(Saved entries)
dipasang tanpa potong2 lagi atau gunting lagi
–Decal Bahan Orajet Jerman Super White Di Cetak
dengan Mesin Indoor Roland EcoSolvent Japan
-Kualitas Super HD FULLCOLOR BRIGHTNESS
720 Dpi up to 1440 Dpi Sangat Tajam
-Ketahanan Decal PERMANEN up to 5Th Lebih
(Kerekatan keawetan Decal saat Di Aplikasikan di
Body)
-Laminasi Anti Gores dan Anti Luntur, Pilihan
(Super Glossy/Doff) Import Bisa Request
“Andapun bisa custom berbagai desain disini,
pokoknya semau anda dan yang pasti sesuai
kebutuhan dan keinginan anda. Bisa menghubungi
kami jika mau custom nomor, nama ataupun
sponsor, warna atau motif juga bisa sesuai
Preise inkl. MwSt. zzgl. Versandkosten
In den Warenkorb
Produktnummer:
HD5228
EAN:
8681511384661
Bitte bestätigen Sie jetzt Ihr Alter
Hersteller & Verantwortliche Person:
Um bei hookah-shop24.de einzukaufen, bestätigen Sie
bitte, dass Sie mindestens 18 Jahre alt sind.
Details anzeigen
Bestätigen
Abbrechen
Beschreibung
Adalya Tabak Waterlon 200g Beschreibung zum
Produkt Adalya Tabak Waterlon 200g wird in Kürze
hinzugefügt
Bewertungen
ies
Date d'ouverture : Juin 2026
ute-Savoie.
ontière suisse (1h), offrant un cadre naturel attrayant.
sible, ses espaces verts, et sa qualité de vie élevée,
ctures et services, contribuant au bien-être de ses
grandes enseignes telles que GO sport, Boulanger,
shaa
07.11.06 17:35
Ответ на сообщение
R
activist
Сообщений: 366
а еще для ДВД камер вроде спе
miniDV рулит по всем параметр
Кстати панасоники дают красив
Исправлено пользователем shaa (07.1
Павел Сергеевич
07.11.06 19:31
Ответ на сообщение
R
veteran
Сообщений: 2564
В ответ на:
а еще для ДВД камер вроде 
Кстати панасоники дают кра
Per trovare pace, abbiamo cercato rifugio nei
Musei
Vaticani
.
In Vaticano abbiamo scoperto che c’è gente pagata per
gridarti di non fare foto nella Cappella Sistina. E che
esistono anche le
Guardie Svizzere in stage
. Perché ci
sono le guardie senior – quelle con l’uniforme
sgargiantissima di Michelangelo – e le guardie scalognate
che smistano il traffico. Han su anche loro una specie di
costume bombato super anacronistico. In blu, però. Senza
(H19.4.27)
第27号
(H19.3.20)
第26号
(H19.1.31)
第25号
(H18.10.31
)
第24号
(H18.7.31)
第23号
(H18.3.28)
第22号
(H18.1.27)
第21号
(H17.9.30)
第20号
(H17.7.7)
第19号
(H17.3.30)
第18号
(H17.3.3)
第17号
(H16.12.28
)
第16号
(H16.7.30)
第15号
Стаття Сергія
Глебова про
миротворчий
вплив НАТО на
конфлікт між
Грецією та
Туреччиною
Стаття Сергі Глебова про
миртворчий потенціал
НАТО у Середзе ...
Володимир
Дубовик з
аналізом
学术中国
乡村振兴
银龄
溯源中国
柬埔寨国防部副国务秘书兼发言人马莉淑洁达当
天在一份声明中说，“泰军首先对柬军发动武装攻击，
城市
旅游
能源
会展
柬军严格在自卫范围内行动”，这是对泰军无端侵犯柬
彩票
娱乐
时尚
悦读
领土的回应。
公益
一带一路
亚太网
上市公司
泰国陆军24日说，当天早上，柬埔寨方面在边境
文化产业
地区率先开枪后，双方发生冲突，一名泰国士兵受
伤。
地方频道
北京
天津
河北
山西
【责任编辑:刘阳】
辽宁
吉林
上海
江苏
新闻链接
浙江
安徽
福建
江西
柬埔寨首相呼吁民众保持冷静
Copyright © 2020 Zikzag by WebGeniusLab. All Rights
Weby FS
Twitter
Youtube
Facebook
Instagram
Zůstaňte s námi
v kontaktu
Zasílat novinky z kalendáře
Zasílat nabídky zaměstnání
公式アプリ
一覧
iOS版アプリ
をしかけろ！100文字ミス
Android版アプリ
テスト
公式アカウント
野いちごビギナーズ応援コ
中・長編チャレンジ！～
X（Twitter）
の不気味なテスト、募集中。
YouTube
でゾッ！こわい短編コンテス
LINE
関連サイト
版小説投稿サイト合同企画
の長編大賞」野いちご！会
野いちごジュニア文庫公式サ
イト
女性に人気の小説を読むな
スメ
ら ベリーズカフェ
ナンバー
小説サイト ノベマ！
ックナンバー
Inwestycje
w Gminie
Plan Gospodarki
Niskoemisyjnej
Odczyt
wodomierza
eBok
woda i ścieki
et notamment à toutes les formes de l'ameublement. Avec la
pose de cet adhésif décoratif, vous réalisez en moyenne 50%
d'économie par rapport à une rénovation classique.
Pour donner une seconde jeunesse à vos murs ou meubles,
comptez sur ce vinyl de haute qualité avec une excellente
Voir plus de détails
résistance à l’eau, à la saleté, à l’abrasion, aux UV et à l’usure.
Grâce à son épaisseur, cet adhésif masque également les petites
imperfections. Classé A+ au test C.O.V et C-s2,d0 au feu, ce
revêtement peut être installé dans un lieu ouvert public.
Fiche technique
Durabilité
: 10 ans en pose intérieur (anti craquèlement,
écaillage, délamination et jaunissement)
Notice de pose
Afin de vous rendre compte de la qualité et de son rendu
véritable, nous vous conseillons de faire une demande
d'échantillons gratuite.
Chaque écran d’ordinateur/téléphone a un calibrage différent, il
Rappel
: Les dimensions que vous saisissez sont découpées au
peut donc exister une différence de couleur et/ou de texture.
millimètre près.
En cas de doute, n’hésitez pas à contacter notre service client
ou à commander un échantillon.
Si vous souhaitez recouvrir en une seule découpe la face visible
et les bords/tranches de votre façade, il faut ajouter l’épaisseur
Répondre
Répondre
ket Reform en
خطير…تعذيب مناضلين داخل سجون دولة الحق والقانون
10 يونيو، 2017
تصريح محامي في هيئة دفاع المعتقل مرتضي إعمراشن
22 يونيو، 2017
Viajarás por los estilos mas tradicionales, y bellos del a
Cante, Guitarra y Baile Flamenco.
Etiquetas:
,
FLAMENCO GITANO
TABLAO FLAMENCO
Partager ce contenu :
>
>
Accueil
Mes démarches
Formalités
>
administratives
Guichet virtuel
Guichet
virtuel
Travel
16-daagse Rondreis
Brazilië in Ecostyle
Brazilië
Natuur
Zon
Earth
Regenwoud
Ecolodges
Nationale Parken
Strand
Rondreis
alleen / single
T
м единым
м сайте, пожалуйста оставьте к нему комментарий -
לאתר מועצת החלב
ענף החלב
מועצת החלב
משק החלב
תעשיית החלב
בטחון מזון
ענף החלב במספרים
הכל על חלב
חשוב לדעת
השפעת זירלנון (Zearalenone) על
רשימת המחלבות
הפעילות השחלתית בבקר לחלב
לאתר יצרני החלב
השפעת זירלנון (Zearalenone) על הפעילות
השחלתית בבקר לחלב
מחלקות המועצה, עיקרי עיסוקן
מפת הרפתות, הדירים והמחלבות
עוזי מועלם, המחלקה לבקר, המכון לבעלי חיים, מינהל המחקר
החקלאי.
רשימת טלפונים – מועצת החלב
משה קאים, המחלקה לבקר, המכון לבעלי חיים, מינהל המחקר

[Exercise prompt]: Reproduce the data word for word, starting at its first line and ending with the line that contains "(Super Glossy/Doff) Import Bisa Request", both included.

[Written answer]:
dipasang tanpa potong2 lagi atau gunting lagi
–Decal Bahan Orajet Jerman Super White Di Cetak
dengan Mesin Indoor Roland EcoSolvent Japan
-Kualitas Super HD FULLCOLOR BRIGHTNESS
720 Dpi up to 1440 Dpi Sangat Tajam
-Ketahanan Decal PERMANEN up to 5Th Lebih
(Kerekatan keawetan Decal saat Di Aplikasikan di
Body)
-Laminasi Anti Gores dan Anti Luntur, Pilihan
(Super Glossy/Doff) Import Bisa Request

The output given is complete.